A trade collapse doesn't make the economy collapse. Like I said, we are not a 17th century trading empire.
Imagine for example that a collapse were to happen in US imports of tube socks from China. We suppose China is producing just as many tube socks but US consumers suddenly decide that they hate Chinese tube socks and refuse to buy a single tube sock made in China. Would Walmart go out of business?
Of course not, they'd just buy up whatever inventories of non-Chinese tube socks are around and put them on the shelves. Then they'd place large orders for tube socks made in England and Vietnam and the US and so forth and three weeks later the socks they ordered would hit the shelves. (Three weeks is the amount of time it takes to ship an item from any industrial location in the world to US shopping locations at bulk rates.) Maybe there'd be a slight blip as a few stores would be short of tube socks for a week but it wouldn't be like in the 70s when there wasn't enough gas to go around, people know that the world has plenty of tube socks.
When the dust settles the composition of trade would have changed slightly and we'd be slightly less efficient but there wouldn't be any loss of economic activity, just a relocation. When previously the tube socks were made in China, now they're being made somewhere else. China would probably start exporting whatever was previously made by the textile mills that are making Walmart's new tube socks. Maybe the textile mills would go out of business but China is fighting inflationary pressures right now which indicates that there are plenty of other goods the laid of workers could start making. The world economy would be a little less efficient but inefficiency doesn't cause recessions, if anything it actually ends recessions.
Now you might say that the situation is different if we are talking about a trade war between China and the US in every good, not just tube socks. But it's just a bunch of the same story told at once, going both ways. And trade wars don't happen overnight so the various commercial and industrial importers and exporters would have time to prepare before the music stops. At the end of the day we get a little less efficient but like I said, that's actually kinda a plus for the US and Europe right now given the Great Recession.

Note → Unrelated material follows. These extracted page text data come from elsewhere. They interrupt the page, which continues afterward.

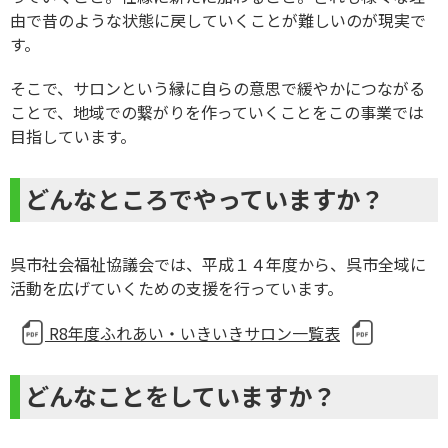
由で昔のような状態に戻していくことが難しいのが現実で
す。
そこで、サロンという縁に自らの意思で緩やかにつながる
ことで、地域での繋がりを作っていくことをこの事業では
目指しています。
どんなところでやっていますか？
呉市社会福祉協議会では、平成１４年度から、呉市全域に
活動を広げていくための支援を行っています。
R8年度ふれあい・いきいきサロン一覧表
どんなことをしていますか？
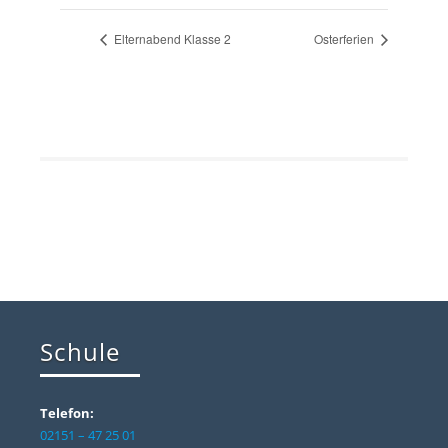
Elternabend Klasse 2
Osterferien
Schule
Telefon:
02151 – 47 25 01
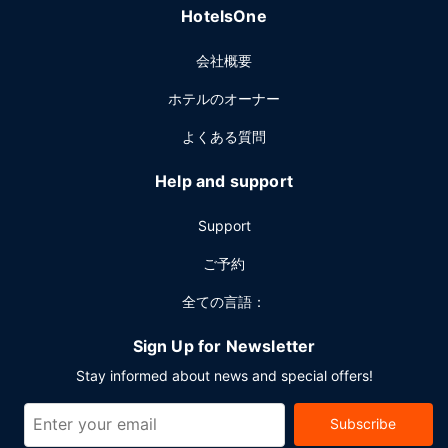
HotelsOne
ビジネスセンター、エクスプレス チェックアウト、ロビーで
の新聞サービス (無料)をお使いいただけます。ブリスベンで
会社概要
のイベント開催には、このアパートスタイルホテル のカンフ
ァレンス センター、5 室の会議室など総面積 600 平方メー
ホテルのオーナー
トル (6458 平方フィート) のイベント設備をご利用いただけ
ます。敷地内にはセルフパーキング (無料) が備わっていま
よくある質問
す。
Help and support
Support
ご予約
全ての言語：
Sign Up for Newsletter
Stay informed about news and special offers!
Subscribe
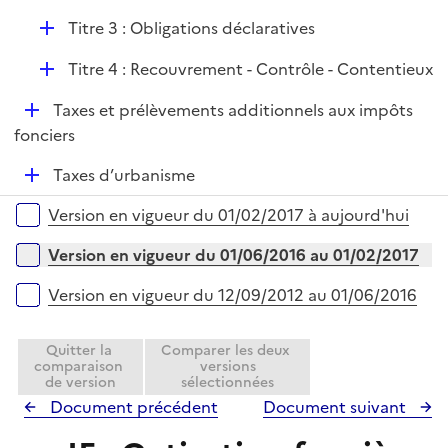
é
D
Titre 3 : Obligations déclaratives
p
é
l
D
Titre 4 : Recouvrement - Contrôle - Contentieux
p
i
é
l
e
D
Taxes et prélèvements additionnels aux impôts
p
i
r
é
fonciers
l
e
p
i
r
D
Taxes d’urbanisme
l
e
é
i
r
Versions sur la période
Version en vigueur du 01/02/2017 à aujourd'hui
p
e
l
r
Version en vigueur du 01/06/2016 au 01/02/2017
i
e
Version en vigueur du 12/09/2012 au 01/06/2016
r
Quitter la
Comparer les deux
comparaison
versions
de version
sélectionnées
Document précédent
Document suivant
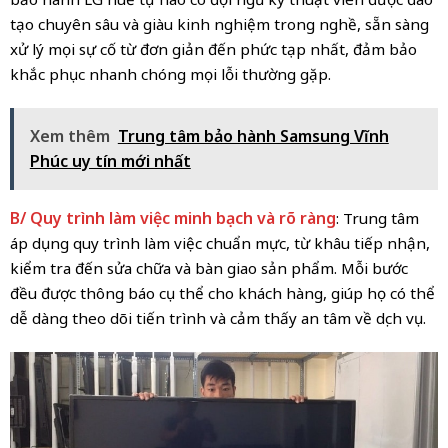
tạo chuyên sâu và giàu kinh nghiệm trong nghề, sẵn sàng
xử lý mọi sự cố từ đơn giản đến phức tạp nhất, đảm bảo
khắc phục nhanh chóng mọi lỗi thường gặp.
Xem thêm
Trung tâm bảo hành Samsung Vĩnh
Phúc uy tín mới nhất
B/ Quy trình làm việc minh bạch và rõ ràng
: Trung tâm
áp dụng quy trình làm việc chuẩn mực, từ khâu tiếp nhận,
kiểm tra đến sửa chữa và bàn giao sản phẩm. Mỗi bước
đều được thông báo cụ thể cho khách hàng, giúp họ có thể
dễ dàng theo dõi tiến trình và cảm thấy an tâm về dịch vụ.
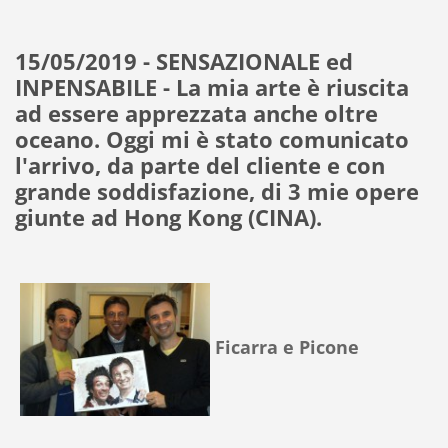
15/05/2019 - SENSAZIONALE ed
INPENSABILE - La mia arte è riuscita
ad essere apprezzata anche oltre
oceano. Oggi mi è stato comunicato
l'arrivo, da parte del cliente e con
grande soddisfazione, di 3 mie opere
giunte ad Hong Kong (CINA).
Ficarra e Picone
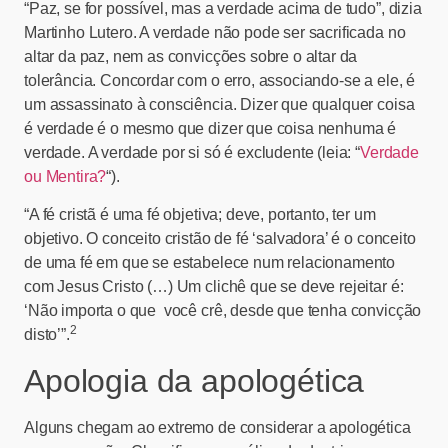
“Paz, se for possível, mas a verdade acima de tudo”, dizia
Martinho Lutero. A verdade não pode ser sacrificada no
altar da paz, nem as convicções sobre o altar da
tolerância. Concordar com o erro, associando-se a ele, é
um assassinato à consciência. Dizer que qualquer coisa
é verdade é o mesmo que dizer que coisa nenhuma é
verdade. A verdade por si só é excludente (leia: “
Verdade
ou Mentira?
“).
“A fé cristã é uma fé objetiva; deve, portanto, ter um
objetivo. O conceito cristão de fé ‘salvadora’ é o conceito
de uma fé em que se estabelece num relacionamento
com Jesus Cristo (…) Um clichê que se deve rejeitar é:
‘Não importa o que você crê, desde que tenha convicção
2
disto’”.
Apologia da apologética
Alguns chegam ao extremo de considerar a apologética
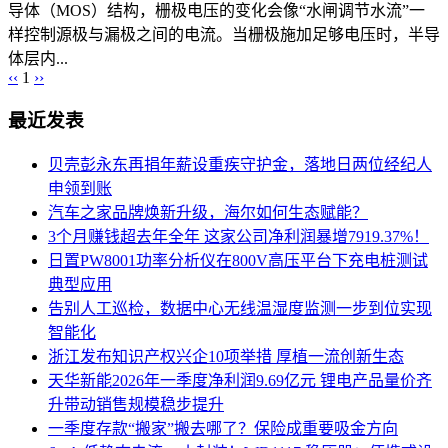
导体（MOS）结构，栅极电压的变化会像“水闸调节水流”一
样控制源极与漏极之间的电流。当栅极施加足够电压时，半导
体层内...
‹‹
1
››
最近发表
贝壳彭永东再捐年薪设重疾守护金，落地日两位经纪人
申领到账
汽车之家品牌焕新升级，海尔如何生态赋能？
3个月赚钱超去年全年 这家公司净利润暴增7919.37%！
日置PW8001功率分析仪在800V高压平台下充电桩测试
典型应用
告别人工巡检，数据中心无线温湿度监测一步到位实现
智能化
浙江发布知识产权兴企10项举措 厚植一流创新生态
天华新能2026年一季度净利润9.69亿元 锂电产品量价齐
升带动销售规模稳步提升
一季度存款“搬家”搬去哪了？保险成重要吸金方向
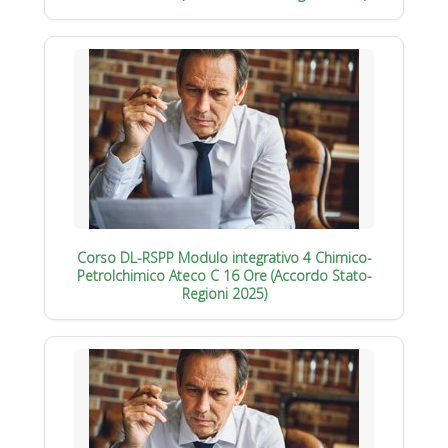
Corso DL-RSPP Modulo integrativo 4 Chimico-
Petrolchimico Ateco C 16 Ore (Accordo Stato-
Regioni 2025)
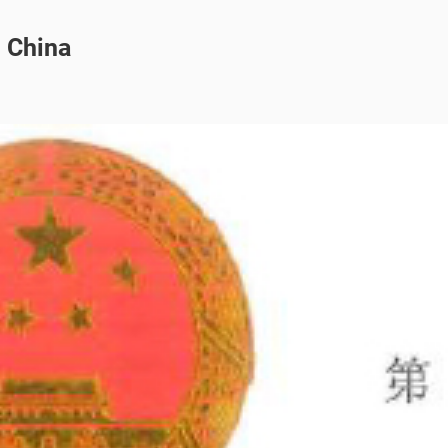
 China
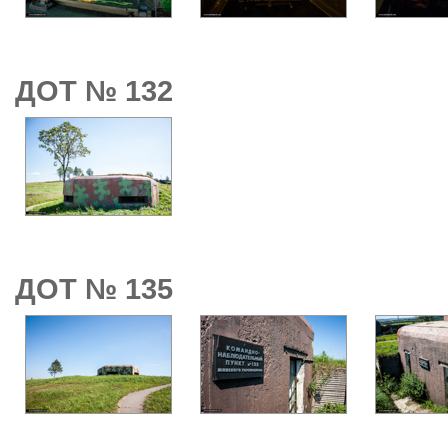
ДОТ № 132
ДОТ № 135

What makes a trade collapse possible is if there are centers of production that have no value without the trade. Think about some colonial era European colony with a valuable colony that produces spices or sugar cane or coffee. The commodity is valuable in Europe so importing it makes the colonial power a lot of money. Then one day a war breaks out that disrupts the import trade. The valuable commodity sits in warehouses in the colony and rots. The warehouses are full so the colony stops producing whatever it was exporting and has no other goods that it can produce. So production is no longer possible. It's not the decline in trade itself that is the problem, it's the decline in output that results. This reduces the wealth in the same way that a major crop failure would.
A decline in Sino-American trade would not cause a decline in output like this. Aggregate supply, the total world's output, would be unaffected, only redirected. Both the US and China would be capable of producing as much as before it's just the US would need to buy more American and China buy more Chinese. Without a reduction in aggregate supply a trade collapse would not lead to a collapse in economic activity and all the bad stuff that entails.
Sorry if this is a bit repetitive, it's been a while since I've read this stuff so I'm doing my best to be thorough so as to avoid mistakes.